“I am so glad that Eunice is well,” she said to herself as she turned over the leaves. “She was at meeting, he said, and at the sewing-circle. Well, I am glad I came home all the same. And I can do something at ‘The Evidences’ while I am here.”
She glanced on a page or two, and in her interest in them she might have forgotten her haste, and lingered, had not the sound of approaching wheels disturbed the silence a little. She rose in time to see the leisurely approach of an old grey horse and an old-fashioned weather-stained chaise. They were familiar objects to her, and some of the pleasantest associations of her life were connected with them; but her heart beat hard and her face grew pale as she watched their slow approach.
“Dr Everett,” said she, “are you going to see Eunice?”
“Is it you, Fidelia? Are you just come home? No, I am not going to see Eunice. Is she not well? She’ll be glad to see you, sick or well,” added the doctor, as her other friend had done.
He was out of the chaise by this time, and offering his hand to help her over the crooked fence.

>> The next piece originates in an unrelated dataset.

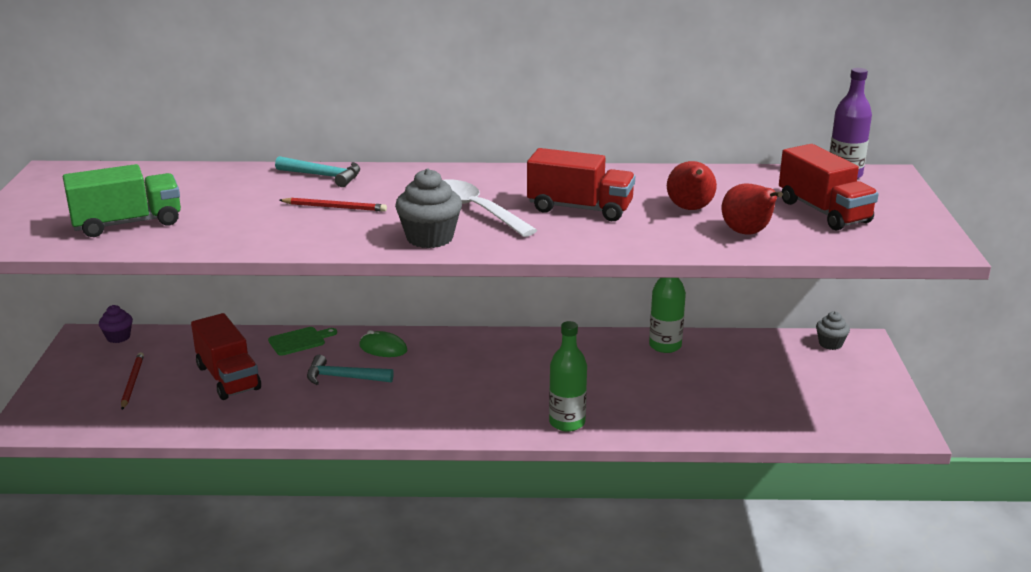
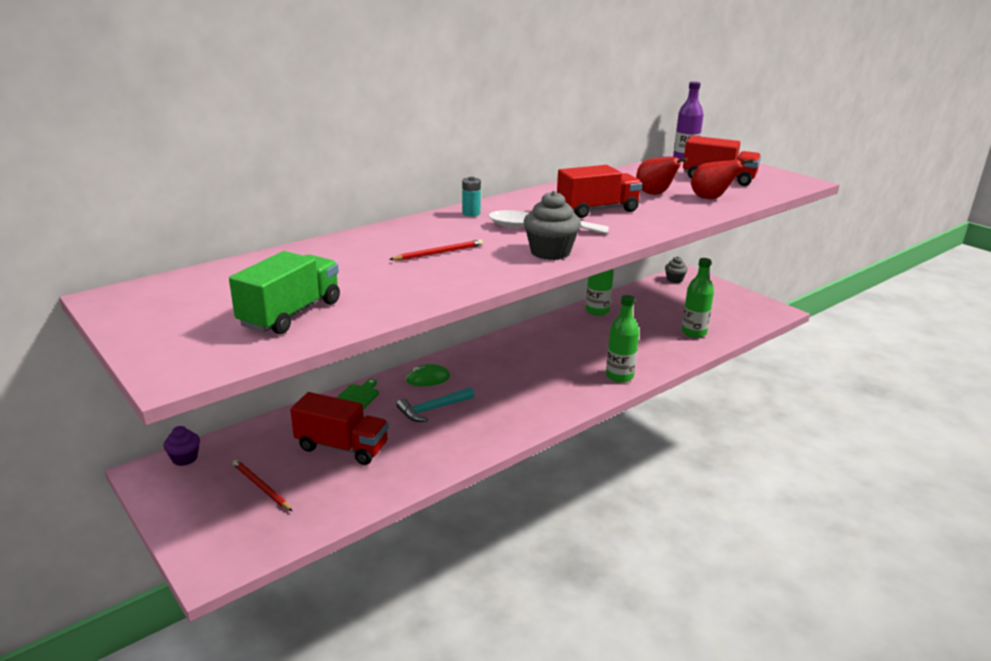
camera: 40 degrees left, 0 degrees up
(324, 176) = (381, 236): turquoise hammer -> none
(447, 176) = (471, 213): none -> turquoise battery
(739, 413) = (694, 332): none -> green bottle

But, instead of taking it, she gave one glance in the kind good face, and laid her own down on the rough bark of the cedar rail and burst out crying.
“It was full time for you to come home, I think, if that is the best greeting you have to give your friends. You’ve been overdoing, and have got nervous, I guess,” said the doctor, moving aside first one rail and then another from the fence, to make it easier for her to get over.
“Oh, no, Dr Everett, it is not that! Nervous indeed! I don’t know what it means. Only I’m so glad to get home, and—so glad that Eunice is well—”
If she had said another word she must have cried again.
“Well, never mind. Get into the chaise, and I’ll drive you home; and then I’ll see about Eunice and you too.”
It was ridiculous, Fidelia told herself. It had never happened in all her life before. But it was more than she could do for awhile to command her voice or stop her tears. The doctor made himself busy with the harness for a little, and, having left his whip behind him, he cut a switch from a hickory-tree beside the road; and by the time he was ready to get into the chaise Fidelia was herself again.